Questions fréquentes
Quel est le taux d'imposition d'une retraite aux Canaries ?
Il dépend du montant. Le taux marginal va de 18,5 % sur la première tranche à 50,5 % au-delà de 300 000 €, en douze tranches, parce que l'impôt espagnol additionne l'échelle de l'État et celle de la communauté autonome, dont les bornes ne coïncident pas. Le taux réellement payé, lui, est un taux moyen toujours inférieur au marginal.
Pourquoi les autres sites annoncent-ils six tranches de 19 à 47 % ?
Parce qu'ils additionnent l'échelle étatique avec elle-même, ce qui correspond à une communauté qui reprend le barème de l'État. Les Canaries ont leur propre échelle, en sept tranches, de 9 % à 26 %, fixée par l'article 18 bis du texte refondu des impôts cédés.
Un retraité paie-t-il moins d'impôts aux Canaries qu'ailleurs en Espagne ?
Sur les premières tranches, oui, mais l'écart est faible : 18,5 % contre 19 % pour une communauté qui reprend l'échelle de l'État. L'avantage canarien sur les revenus se joue en dixièmes de point, pas en dizaines. Ce qui distingue vraiment l'archipel se trouve ailleurs : dans l'IGIC, dans les droits de succession, et dans le coût de la vie.
Un retraité paie-t-il plus d’impôts aux Canaries qu’en France ?
Sur les trois cas que nous avons calculés, oui, et l’écart est net. À 30 000 € de pension annuelle, une personne seule de plus de 65 ans paie 5 134 € aux Canaries contre 1 564 € en France. À 20 000 €, 1 867 € contre 126 €. L’écart vient du bas du barème : la France ne prend rien sur les 11 600 € premiers euros, retire ensuite 10 % de la pension au titre de l’abattement puis applique une décote, quand l’Espagne n’a aucune tranche à zéro. On commence à payer vers 16 005 € de pension aux Canaries, contre 19 130 € en France. Ces cas ne remplacent pas l’étude de votre situation : un couple, une pension publique ou d’autres revenus déplacent le résultat.

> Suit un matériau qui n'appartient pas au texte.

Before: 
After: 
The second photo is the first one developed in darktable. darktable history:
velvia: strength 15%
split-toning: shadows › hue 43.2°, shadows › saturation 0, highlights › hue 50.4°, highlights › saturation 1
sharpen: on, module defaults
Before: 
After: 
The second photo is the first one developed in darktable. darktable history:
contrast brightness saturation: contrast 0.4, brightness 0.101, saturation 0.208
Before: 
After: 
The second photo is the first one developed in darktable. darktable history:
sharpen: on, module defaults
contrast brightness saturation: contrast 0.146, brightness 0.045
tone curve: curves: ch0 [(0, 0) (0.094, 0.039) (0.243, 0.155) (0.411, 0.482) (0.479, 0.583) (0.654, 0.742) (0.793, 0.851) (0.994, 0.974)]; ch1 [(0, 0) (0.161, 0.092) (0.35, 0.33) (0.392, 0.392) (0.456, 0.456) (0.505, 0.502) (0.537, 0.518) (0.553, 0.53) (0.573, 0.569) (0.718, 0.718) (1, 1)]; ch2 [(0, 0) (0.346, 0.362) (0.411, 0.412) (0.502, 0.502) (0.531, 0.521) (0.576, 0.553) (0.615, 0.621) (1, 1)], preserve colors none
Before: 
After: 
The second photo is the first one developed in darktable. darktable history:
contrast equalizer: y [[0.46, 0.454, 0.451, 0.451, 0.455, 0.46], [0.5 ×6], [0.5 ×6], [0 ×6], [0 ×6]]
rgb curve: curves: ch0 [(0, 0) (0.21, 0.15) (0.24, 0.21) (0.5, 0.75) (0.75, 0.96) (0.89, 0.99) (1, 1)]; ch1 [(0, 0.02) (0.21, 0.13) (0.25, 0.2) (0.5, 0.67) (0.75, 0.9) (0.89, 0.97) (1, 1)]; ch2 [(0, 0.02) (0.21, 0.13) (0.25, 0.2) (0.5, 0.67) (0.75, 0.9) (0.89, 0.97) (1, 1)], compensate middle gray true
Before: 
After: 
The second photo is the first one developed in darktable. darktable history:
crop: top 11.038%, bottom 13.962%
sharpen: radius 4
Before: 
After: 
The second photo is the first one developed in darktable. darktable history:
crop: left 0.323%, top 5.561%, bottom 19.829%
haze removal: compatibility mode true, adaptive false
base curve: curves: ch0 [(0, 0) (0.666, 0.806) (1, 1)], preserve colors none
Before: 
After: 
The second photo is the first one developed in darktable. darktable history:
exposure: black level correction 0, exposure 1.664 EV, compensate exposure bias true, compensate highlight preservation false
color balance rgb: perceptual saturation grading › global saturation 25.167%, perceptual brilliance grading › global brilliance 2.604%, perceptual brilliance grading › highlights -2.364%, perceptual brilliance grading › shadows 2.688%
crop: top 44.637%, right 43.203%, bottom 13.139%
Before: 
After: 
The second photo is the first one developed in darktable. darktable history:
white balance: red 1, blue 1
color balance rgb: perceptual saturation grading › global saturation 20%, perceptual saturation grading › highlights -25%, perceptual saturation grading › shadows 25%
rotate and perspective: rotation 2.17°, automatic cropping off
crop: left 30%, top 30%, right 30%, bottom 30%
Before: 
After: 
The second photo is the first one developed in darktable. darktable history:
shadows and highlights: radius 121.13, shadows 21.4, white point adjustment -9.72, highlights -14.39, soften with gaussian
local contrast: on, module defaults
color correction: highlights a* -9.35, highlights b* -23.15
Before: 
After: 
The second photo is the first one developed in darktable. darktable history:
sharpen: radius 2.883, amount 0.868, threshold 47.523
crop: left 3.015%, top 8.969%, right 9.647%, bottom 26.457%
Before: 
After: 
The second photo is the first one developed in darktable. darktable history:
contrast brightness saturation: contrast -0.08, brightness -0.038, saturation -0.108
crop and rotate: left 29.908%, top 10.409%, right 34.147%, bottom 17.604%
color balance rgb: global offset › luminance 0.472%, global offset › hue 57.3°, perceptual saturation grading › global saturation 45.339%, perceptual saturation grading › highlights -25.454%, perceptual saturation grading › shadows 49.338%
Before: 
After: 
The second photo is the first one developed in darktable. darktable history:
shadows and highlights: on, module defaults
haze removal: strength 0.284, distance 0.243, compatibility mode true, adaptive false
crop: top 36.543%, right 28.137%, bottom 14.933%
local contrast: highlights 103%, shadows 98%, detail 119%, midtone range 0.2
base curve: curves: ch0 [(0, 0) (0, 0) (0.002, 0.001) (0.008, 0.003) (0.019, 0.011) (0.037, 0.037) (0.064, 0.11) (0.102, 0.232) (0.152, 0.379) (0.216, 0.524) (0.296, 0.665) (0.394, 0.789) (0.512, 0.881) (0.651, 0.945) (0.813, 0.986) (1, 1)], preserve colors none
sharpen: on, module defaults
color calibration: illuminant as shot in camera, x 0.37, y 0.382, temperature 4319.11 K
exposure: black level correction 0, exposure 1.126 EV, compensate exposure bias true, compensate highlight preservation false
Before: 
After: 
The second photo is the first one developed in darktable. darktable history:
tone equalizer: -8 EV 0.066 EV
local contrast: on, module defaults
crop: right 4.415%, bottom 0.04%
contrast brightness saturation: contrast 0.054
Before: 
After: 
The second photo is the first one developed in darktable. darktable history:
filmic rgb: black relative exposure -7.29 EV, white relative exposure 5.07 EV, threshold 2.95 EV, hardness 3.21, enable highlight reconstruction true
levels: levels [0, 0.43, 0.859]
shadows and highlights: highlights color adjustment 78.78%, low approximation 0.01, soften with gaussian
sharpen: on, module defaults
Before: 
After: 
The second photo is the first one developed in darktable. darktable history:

Existe-t-il une réduction pour les pensions modestes ?
Oui. L’article 20 de la loi espagnole sur l’impôt sur le revenu accorde une réduction pour l’obtention de revenus du travail, à laquelle les pensions ont droit : 7 302 € par an si le rendement net ne dépasse pas 14 852 €, puis un montant dégressif qui s’annule à 19 747,50 €. Elle ne s’applique que si les autres revenus non exonérés restent sous 6 500 €. C’est elle, combinée au minimum du contribuable, qui explique qu’une petite pension ne paie rien.
Quel est le minimum non imposable ?
Le droit espagnol l’appelle le minimum du contribuable : 5 550 € par an, majoré de 1 150 € passé 65 ans, soit 6 700 € pour un retraité. Il ne fonctionne pas comme un abattement français : il ne se retranche pas du revenu, il est imposé au taux des premières tranches puis déduit de l’impôt. En pratique, en combinant ce minimum, les 2 000 € de frais forfaitaires et la réduction de l’article 20, on commence à payer vers 16 005 € de pension. Une réserve subsiste : les Canaries appliquent depuis 2024 un minimum autonomique propre que nous n’avons pas établi au texte, et nos calculs appliquent donc le minimum de l’État aux deux échelles.